● Problem statement:
Lift out, unaltered, the lines of the material below between the line holding "neck: (691, 1224)" and the line holding "right shoulder: (457, 307)", counting both.

Top of Entries supplied

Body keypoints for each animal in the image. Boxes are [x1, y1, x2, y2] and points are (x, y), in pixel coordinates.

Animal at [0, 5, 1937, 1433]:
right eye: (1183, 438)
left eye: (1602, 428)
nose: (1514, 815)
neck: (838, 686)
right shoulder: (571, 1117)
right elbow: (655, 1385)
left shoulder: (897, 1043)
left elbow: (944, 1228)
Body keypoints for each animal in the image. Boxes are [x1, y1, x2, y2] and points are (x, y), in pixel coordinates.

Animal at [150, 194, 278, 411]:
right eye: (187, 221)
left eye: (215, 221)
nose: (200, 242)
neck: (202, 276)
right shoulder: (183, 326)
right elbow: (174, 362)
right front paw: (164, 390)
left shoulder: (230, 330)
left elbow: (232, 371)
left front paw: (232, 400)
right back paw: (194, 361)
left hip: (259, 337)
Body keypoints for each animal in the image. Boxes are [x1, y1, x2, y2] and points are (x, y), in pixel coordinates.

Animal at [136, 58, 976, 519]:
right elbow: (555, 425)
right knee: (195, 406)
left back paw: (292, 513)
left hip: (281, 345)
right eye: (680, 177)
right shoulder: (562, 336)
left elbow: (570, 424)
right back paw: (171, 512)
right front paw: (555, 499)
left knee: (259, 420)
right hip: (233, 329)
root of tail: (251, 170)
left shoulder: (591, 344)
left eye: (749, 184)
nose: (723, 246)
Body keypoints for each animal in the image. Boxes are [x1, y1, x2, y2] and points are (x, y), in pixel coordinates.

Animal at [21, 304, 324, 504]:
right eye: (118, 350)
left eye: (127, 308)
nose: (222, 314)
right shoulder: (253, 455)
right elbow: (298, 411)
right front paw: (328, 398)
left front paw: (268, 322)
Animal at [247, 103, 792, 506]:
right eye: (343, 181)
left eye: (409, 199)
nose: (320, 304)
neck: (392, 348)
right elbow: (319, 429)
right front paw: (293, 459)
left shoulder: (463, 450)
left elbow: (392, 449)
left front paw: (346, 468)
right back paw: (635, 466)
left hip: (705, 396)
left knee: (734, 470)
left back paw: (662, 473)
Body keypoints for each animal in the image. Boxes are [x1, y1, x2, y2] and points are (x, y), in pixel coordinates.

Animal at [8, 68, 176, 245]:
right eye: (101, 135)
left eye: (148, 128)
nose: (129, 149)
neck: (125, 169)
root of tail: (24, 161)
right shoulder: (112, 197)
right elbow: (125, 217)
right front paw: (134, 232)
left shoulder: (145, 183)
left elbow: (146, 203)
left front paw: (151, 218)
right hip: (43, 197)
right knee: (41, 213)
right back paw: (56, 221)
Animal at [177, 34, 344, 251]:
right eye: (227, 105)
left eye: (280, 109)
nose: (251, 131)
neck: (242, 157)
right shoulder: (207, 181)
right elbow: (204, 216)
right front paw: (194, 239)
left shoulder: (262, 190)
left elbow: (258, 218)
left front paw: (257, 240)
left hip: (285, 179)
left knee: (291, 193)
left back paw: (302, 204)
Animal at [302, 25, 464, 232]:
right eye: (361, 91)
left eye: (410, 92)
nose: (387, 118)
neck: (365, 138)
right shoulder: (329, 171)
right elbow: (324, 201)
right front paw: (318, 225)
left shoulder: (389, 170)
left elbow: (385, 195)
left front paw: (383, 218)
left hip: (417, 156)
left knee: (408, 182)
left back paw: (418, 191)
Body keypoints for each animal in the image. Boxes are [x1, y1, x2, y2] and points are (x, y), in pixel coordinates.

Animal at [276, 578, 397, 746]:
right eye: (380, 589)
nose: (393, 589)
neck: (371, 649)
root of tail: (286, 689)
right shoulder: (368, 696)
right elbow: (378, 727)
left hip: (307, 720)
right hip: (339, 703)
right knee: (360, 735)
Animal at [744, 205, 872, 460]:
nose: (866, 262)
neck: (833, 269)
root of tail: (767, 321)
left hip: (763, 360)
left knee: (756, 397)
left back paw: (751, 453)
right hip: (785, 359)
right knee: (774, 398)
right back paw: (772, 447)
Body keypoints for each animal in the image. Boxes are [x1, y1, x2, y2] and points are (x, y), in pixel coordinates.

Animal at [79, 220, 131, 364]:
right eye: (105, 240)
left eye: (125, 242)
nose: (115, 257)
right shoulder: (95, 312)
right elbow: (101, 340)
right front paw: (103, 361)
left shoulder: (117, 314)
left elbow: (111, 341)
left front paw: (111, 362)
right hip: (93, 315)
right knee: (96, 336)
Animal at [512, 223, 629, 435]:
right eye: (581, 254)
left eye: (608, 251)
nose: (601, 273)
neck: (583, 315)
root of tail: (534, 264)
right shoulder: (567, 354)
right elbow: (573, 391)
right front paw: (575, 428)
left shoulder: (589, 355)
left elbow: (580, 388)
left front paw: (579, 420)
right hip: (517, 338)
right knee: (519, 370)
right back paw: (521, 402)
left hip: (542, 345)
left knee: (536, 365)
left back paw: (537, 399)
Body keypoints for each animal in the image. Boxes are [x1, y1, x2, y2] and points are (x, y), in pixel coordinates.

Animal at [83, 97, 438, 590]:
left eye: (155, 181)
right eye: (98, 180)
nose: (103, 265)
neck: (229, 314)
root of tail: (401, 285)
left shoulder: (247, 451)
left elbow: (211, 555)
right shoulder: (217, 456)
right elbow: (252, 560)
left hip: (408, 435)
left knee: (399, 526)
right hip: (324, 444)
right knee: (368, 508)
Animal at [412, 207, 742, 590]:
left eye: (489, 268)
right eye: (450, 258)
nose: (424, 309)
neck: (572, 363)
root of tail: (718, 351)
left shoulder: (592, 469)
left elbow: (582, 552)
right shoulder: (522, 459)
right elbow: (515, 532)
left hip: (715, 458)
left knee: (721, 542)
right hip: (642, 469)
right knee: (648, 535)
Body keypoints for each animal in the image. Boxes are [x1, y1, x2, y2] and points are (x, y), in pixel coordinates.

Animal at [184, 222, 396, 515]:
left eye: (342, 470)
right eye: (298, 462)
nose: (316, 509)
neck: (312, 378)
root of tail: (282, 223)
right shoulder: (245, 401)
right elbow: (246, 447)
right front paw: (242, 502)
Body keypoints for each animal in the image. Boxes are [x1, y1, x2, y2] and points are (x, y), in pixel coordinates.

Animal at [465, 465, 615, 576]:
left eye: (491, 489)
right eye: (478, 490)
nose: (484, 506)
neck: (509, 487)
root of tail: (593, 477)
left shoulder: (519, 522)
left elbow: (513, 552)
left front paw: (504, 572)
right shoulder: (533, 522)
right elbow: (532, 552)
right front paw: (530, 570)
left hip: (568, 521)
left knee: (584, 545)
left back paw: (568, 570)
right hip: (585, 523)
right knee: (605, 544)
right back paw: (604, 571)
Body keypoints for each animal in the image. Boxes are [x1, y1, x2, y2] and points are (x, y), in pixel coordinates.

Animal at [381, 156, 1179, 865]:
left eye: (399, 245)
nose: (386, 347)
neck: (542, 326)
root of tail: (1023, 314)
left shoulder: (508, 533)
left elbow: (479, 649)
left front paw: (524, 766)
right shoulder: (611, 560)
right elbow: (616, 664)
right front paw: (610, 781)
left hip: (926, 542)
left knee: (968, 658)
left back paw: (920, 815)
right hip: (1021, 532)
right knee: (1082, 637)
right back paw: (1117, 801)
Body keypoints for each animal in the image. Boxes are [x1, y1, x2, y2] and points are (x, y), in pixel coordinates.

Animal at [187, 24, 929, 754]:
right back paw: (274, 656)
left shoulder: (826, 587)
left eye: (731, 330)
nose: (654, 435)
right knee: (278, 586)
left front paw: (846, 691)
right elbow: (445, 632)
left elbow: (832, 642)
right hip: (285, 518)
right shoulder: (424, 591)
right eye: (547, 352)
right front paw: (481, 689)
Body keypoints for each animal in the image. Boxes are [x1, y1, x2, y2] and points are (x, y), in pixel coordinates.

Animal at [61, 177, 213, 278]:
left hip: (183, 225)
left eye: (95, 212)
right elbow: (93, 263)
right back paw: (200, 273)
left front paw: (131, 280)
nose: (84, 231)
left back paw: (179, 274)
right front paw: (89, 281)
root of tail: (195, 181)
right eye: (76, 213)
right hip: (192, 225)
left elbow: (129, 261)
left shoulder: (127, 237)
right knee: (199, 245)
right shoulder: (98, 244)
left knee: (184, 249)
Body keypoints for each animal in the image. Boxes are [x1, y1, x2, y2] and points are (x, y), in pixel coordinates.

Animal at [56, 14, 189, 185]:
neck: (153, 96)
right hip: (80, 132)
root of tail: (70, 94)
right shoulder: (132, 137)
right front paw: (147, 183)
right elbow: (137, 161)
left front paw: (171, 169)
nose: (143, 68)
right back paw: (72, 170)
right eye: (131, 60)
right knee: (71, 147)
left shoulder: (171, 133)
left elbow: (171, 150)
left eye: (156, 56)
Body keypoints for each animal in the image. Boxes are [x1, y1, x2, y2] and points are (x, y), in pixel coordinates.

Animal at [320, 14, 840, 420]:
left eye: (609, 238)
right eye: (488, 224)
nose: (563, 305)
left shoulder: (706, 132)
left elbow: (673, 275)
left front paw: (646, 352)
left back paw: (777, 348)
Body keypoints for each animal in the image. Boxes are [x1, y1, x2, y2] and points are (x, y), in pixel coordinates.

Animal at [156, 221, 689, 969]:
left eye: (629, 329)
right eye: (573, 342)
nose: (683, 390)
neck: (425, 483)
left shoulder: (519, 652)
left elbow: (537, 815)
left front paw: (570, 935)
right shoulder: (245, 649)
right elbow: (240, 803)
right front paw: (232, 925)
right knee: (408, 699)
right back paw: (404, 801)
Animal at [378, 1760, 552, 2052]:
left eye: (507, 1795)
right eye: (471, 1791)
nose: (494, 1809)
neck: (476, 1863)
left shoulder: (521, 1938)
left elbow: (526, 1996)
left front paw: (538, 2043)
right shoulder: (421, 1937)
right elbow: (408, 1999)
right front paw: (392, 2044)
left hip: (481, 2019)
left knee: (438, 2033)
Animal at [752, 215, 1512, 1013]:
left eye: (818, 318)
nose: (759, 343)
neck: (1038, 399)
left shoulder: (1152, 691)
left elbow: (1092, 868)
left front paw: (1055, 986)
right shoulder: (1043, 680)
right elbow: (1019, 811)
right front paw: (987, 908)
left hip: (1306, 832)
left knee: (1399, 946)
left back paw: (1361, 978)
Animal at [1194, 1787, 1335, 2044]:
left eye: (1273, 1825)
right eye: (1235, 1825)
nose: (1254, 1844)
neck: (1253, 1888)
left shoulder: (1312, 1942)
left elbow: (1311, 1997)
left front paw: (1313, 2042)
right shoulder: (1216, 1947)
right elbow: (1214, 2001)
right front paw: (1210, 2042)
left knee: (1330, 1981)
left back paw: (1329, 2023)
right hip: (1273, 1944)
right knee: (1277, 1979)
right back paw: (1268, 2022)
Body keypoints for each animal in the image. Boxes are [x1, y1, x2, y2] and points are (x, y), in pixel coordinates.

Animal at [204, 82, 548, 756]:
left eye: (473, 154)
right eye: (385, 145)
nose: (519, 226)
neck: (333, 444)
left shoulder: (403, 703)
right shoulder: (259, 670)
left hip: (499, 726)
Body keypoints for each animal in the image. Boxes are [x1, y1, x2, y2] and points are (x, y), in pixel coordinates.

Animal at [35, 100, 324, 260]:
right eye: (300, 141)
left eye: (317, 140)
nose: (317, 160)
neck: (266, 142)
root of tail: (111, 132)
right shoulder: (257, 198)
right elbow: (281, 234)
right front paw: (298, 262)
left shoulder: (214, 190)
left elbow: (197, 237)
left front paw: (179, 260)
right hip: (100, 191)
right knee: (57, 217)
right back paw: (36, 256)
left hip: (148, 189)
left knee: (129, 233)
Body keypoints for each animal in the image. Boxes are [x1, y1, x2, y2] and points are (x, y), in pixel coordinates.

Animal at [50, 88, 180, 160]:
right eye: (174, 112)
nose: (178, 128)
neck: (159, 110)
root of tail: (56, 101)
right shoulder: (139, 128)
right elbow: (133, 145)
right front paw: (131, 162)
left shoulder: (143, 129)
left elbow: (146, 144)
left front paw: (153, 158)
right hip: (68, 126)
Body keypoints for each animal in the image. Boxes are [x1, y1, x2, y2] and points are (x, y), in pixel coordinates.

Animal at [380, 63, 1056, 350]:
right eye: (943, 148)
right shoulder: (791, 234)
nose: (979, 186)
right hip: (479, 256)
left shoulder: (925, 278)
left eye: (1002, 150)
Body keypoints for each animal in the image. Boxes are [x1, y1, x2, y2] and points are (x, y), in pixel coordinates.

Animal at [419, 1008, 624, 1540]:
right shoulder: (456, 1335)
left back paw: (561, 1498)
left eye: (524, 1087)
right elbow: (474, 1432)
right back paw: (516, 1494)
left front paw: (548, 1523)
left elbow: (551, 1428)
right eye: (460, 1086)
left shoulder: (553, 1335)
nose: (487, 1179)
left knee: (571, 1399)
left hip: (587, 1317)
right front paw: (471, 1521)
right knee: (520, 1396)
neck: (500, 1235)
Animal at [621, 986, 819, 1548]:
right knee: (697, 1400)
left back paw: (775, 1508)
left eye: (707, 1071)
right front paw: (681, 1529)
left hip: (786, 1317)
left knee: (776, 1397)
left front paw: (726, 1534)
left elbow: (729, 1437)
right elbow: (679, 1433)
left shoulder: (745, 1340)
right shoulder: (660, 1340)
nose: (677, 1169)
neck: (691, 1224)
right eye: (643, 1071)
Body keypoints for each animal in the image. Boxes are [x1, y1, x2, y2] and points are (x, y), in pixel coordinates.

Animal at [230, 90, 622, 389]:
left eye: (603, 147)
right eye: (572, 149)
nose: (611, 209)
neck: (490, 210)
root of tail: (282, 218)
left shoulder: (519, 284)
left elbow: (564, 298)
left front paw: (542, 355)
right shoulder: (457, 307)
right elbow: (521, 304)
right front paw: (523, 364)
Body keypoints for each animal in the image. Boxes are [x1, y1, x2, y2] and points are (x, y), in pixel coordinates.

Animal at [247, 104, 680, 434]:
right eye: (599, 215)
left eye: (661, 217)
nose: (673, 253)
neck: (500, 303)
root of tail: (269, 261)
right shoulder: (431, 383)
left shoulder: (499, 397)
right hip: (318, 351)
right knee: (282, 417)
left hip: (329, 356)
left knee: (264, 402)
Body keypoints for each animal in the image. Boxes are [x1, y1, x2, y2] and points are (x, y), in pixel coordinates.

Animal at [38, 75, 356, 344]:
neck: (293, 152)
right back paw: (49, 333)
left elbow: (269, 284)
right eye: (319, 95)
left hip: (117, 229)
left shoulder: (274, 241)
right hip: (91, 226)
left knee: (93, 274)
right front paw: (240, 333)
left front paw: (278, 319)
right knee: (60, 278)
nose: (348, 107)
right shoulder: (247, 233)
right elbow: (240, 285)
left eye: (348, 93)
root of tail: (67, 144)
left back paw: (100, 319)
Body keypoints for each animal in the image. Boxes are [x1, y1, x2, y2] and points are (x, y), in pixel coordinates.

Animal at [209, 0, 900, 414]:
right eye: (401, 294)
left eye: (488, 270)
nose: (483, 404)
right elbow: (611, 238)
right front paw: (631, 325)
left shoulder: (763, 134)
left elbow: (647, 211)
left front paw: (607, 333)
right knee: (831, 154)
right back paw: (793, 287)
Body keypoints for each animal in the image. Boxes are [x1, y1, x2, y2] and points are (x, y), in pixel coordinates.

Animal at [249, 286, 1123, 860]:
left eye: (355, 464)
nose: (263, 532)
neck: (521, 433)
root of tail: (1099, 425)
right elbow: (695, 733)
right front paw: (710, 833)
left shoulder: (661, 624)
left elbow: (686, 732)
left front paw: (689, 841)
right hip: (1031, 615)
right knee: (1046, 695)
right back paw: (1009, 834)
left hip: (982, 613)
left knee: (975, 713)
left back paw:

Bottom of Entries supplied

● Completed exercise:
neck: (691, 1224)
right eye: (643, 1071)
Body keypoints for each animal in the image. Boxes are [x1, y1, x2, y2] and points are (x, y), in pixel coordinates.

Animal at [230, 90, 622, 389]:
left eye: (603, 147)
right eye: (572, 149)
nose: (611, 209)
neck: (490, 210)
root of tail: (282, 218)
left shoulder: (519, 284)
left elbow: (564, 298)
left front paw: (542, 355)
right shoulder: (457, 307)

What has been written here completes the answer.